ACTION ITEM: Would you give back exactly the lines from the line with "126: 410 -> 416" through the end of the entries below, both included, but none of the pictures?

LISTED RECORDS:
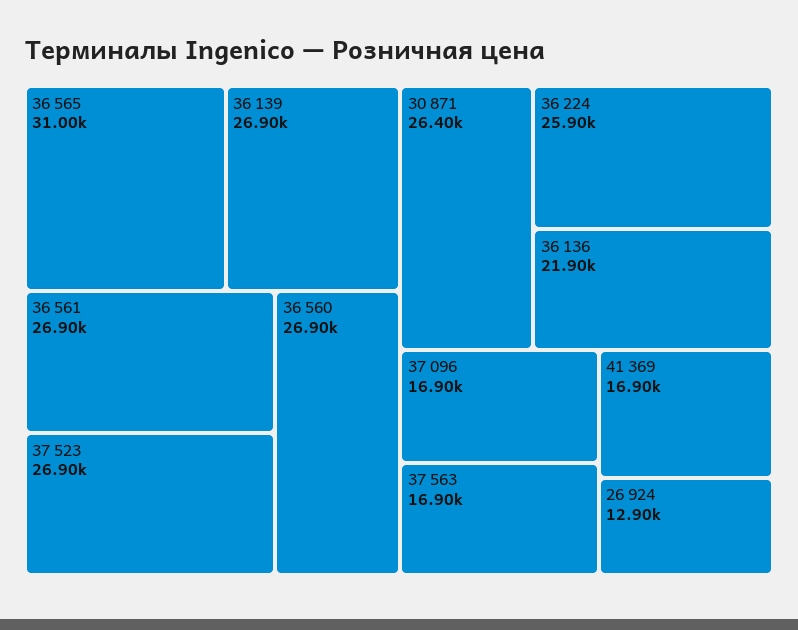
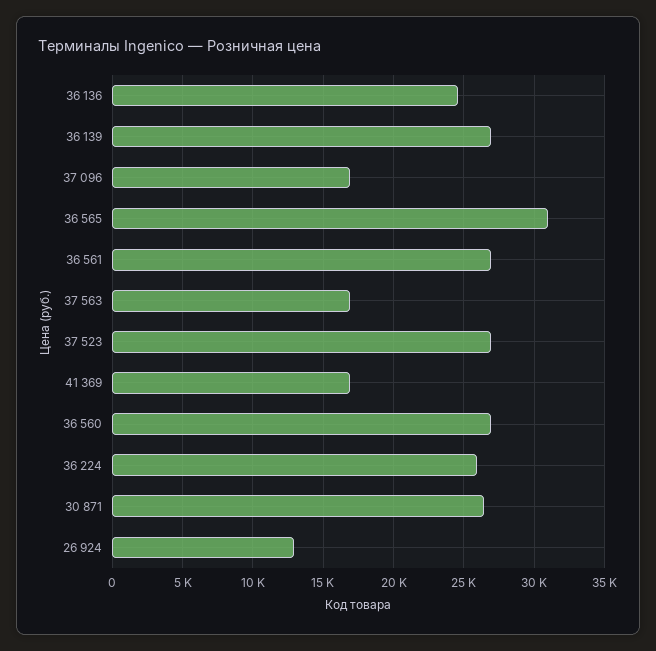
36 136: 21900 -> 24500

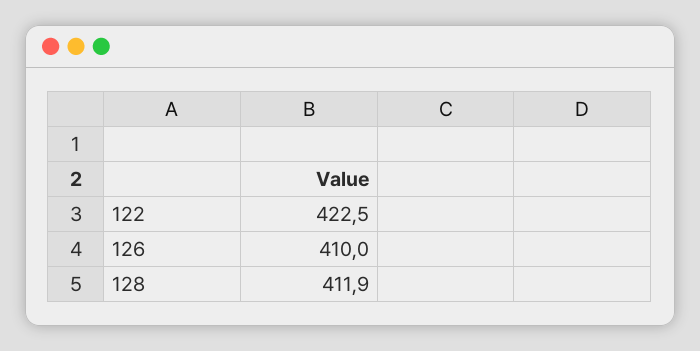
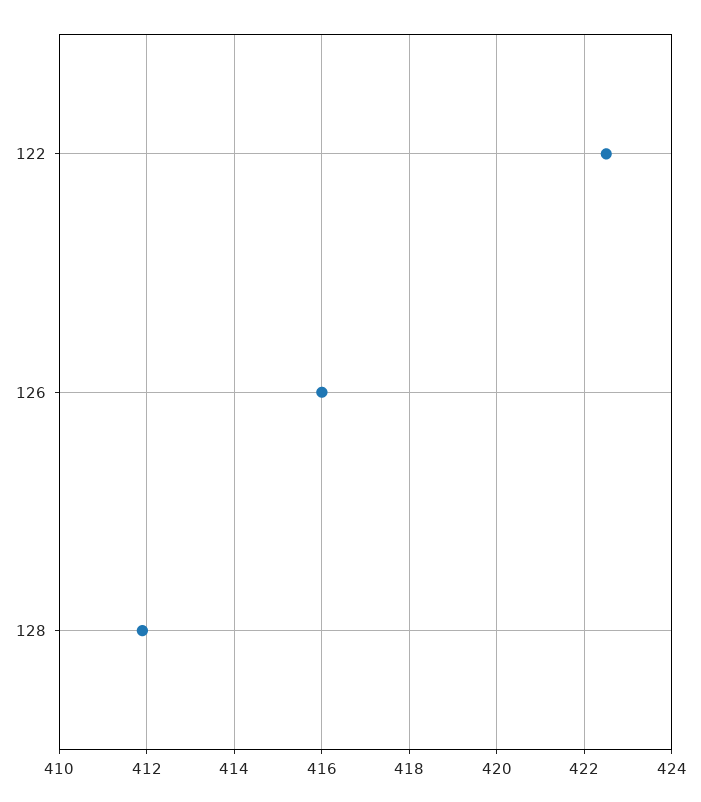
126: 410 -> 416

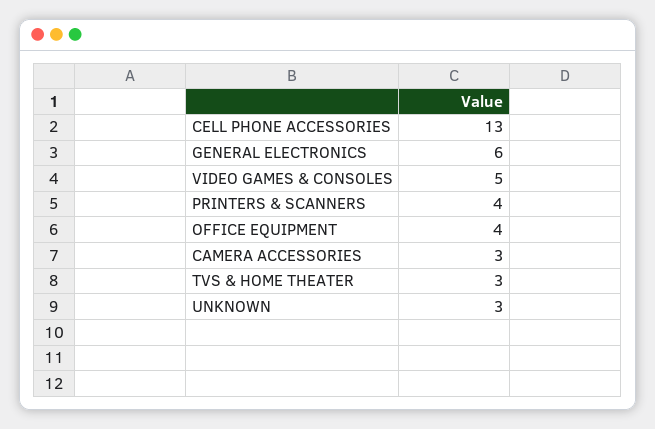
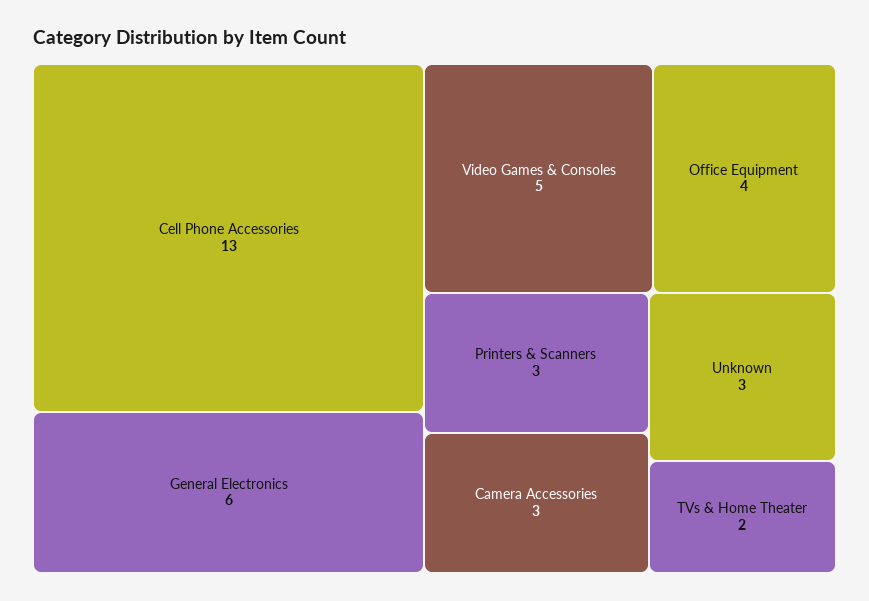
PRINTERS & SCANNERS: 4 -> 3
TVS & HOME THEATER: 3 -> 2

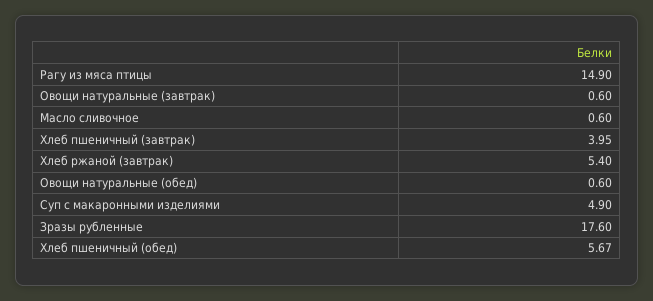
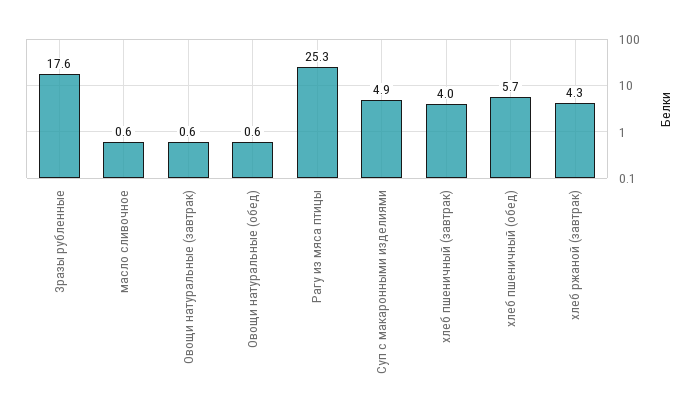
Рагу из мяса птицы: 14.9 -> 25.3
Хлеб ржаной (завтрак): 5.4 -> 4.3

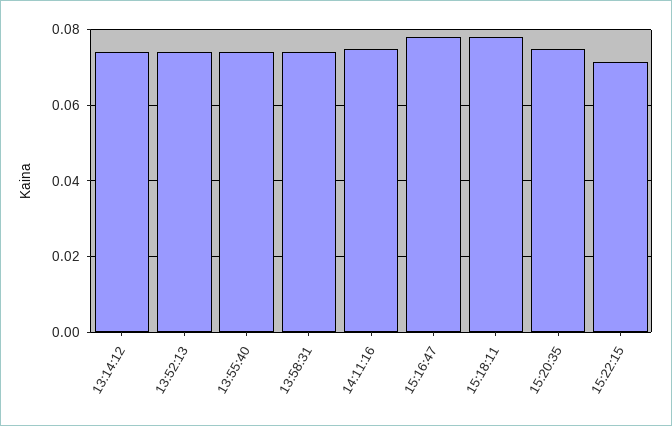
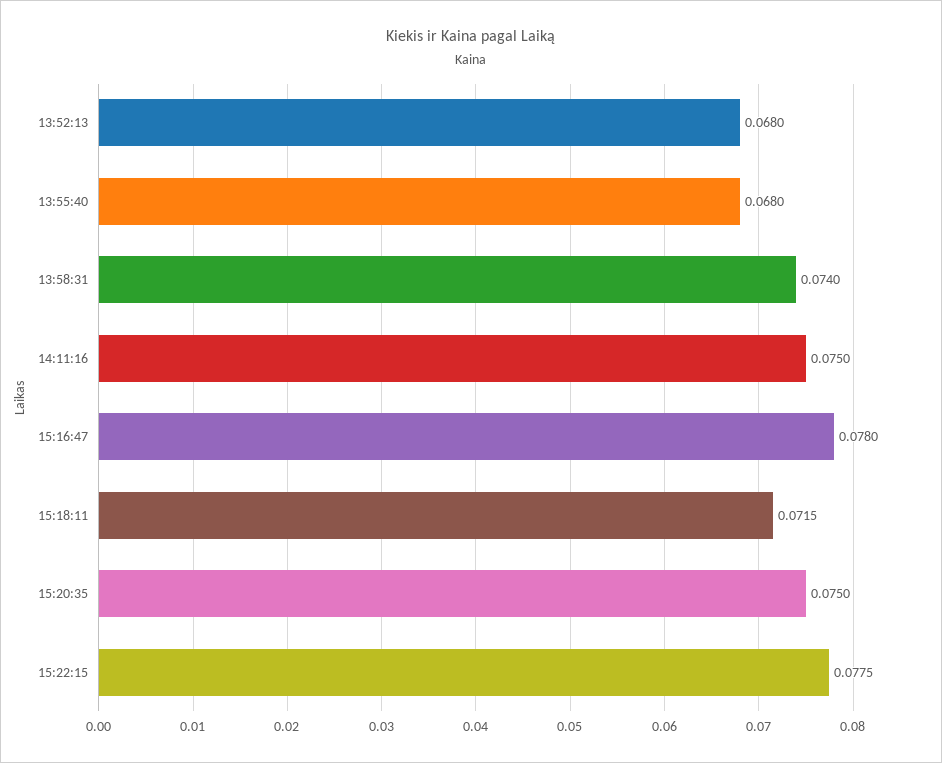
13:14:12: 0.074 -> none
13:52:13: 0.074 -> 0.068
13:55:40: 0.074 -> 0.068
15:18:11: 0.078 -> 0.0715
15:22:15: 0.072 -> 0.0775

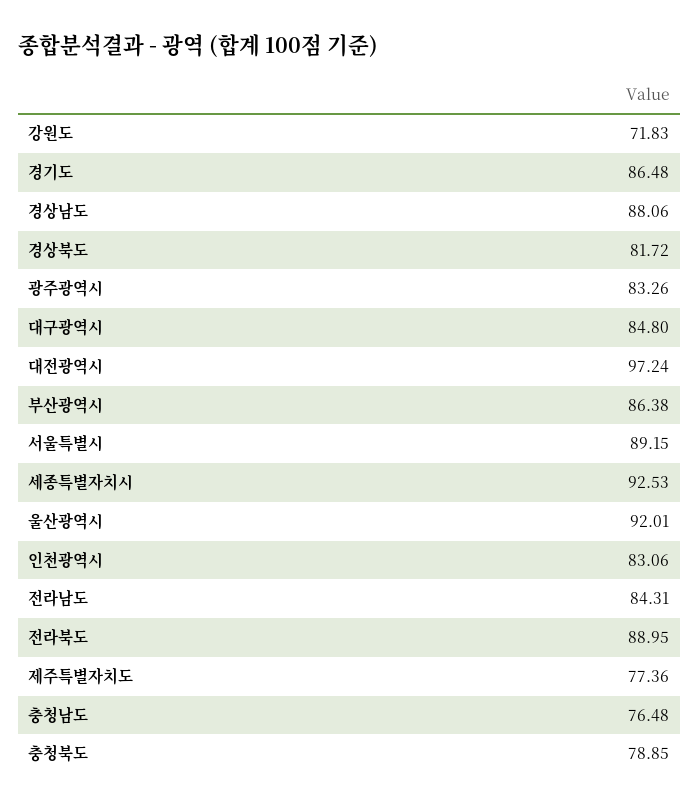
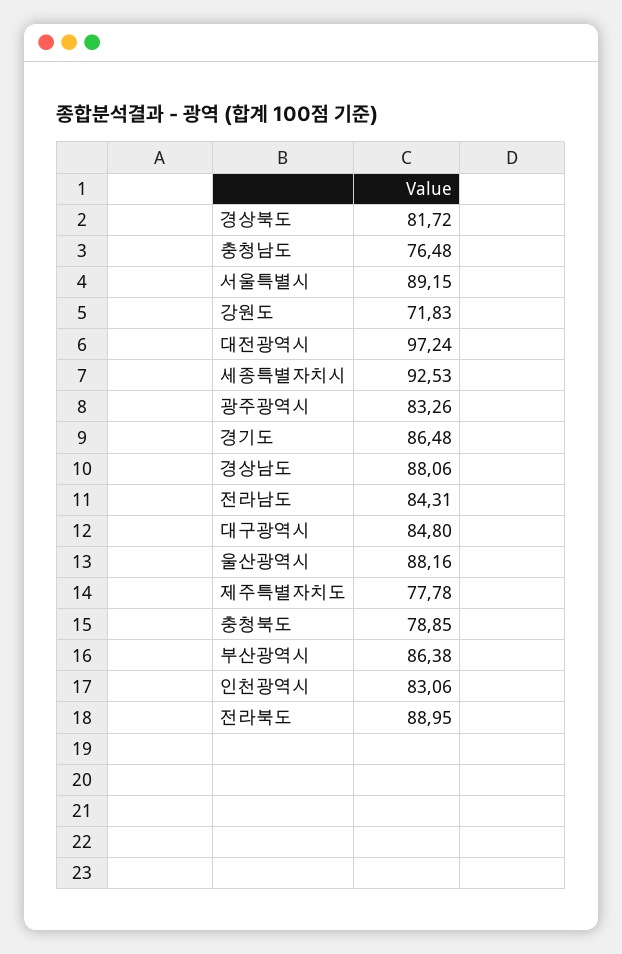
울산광역시: 92.01 -> 88.16
제주특별자치도: 77.36 -> 77.78

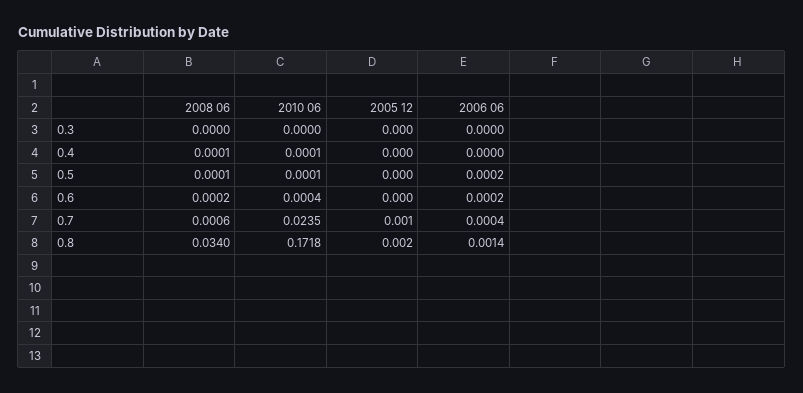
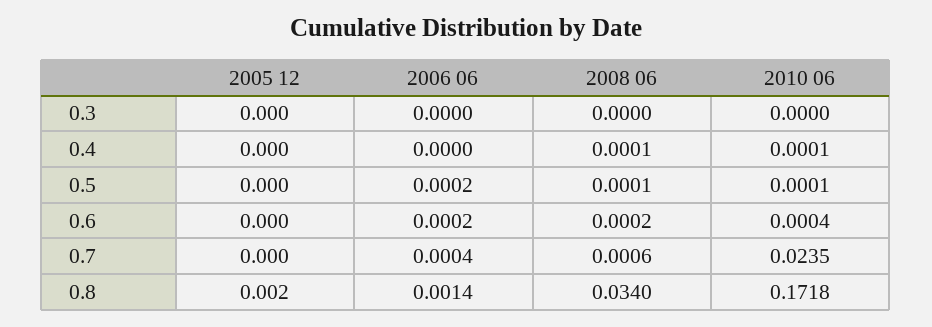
2005 12, 0.7: 0.001 -> 0

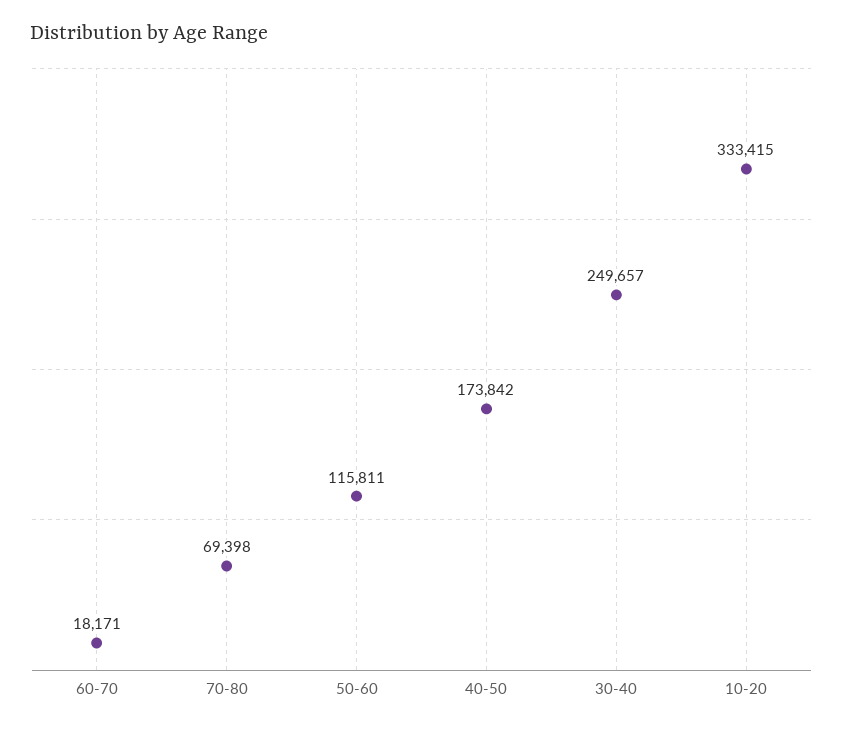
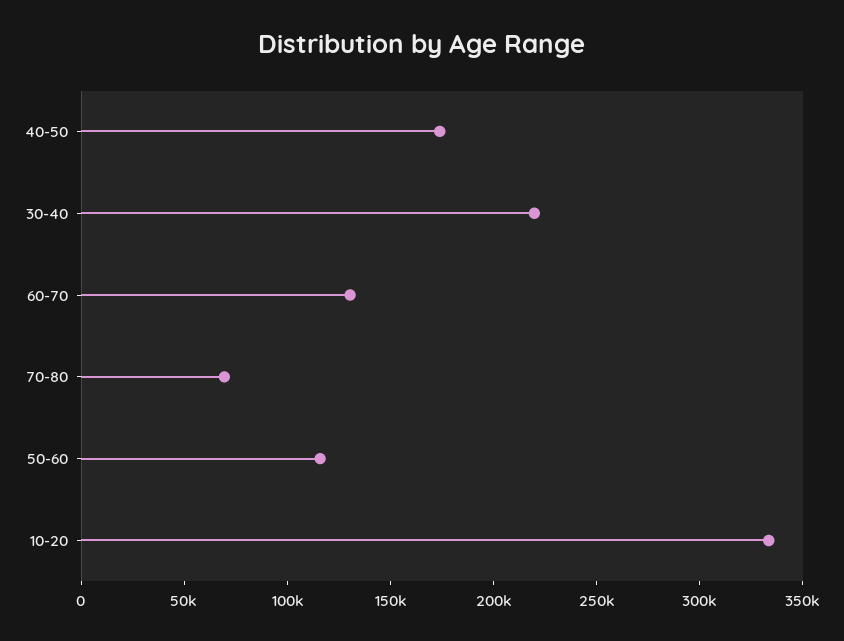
60-70: 18171 -> 130000
30-40: 249657 -> 220000

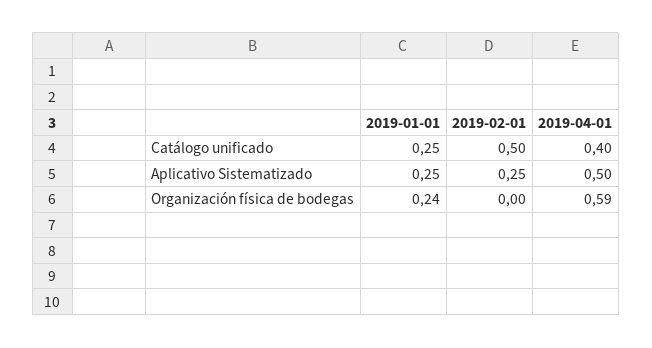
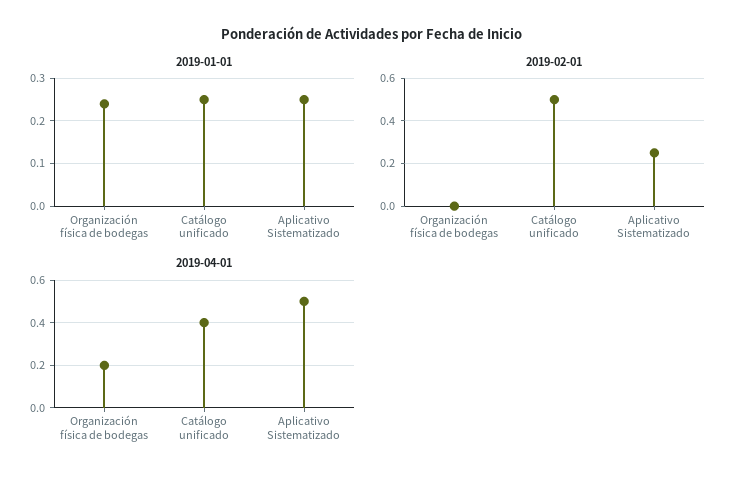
2019-04-01, Organización física de bodegas: 0.59 -> 0.2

TASK OUTPUT:
126: 410 -> 416

PRINTERS & SCANNERS: 4 -> 3
TVS & HOME THEATER: 3 -> 2

Рагу из мяса птицы: 14.9 -> 25.3
Хлеб ржаной (завтрак): 5.4 -> 4.3

13:14:12: 0.074 -> none
13:52:13: 0.074 -> 0.068
13:55:40: 0.074 -> 0.068
15:18:11: 0.078 -> 0.0715
15:22:15: 0.072 -> 0.0775

울산광역시: 92.01 -> 88.16
제주특별자치도: 77.36 -> 77.78

2005 12, 0.7: 0.001 -> 0

60-70: 18171 -> 130000
30-40: 249657 -> 220000

2019-04-01, Organización física de bodegas: 0.59 -> 0.2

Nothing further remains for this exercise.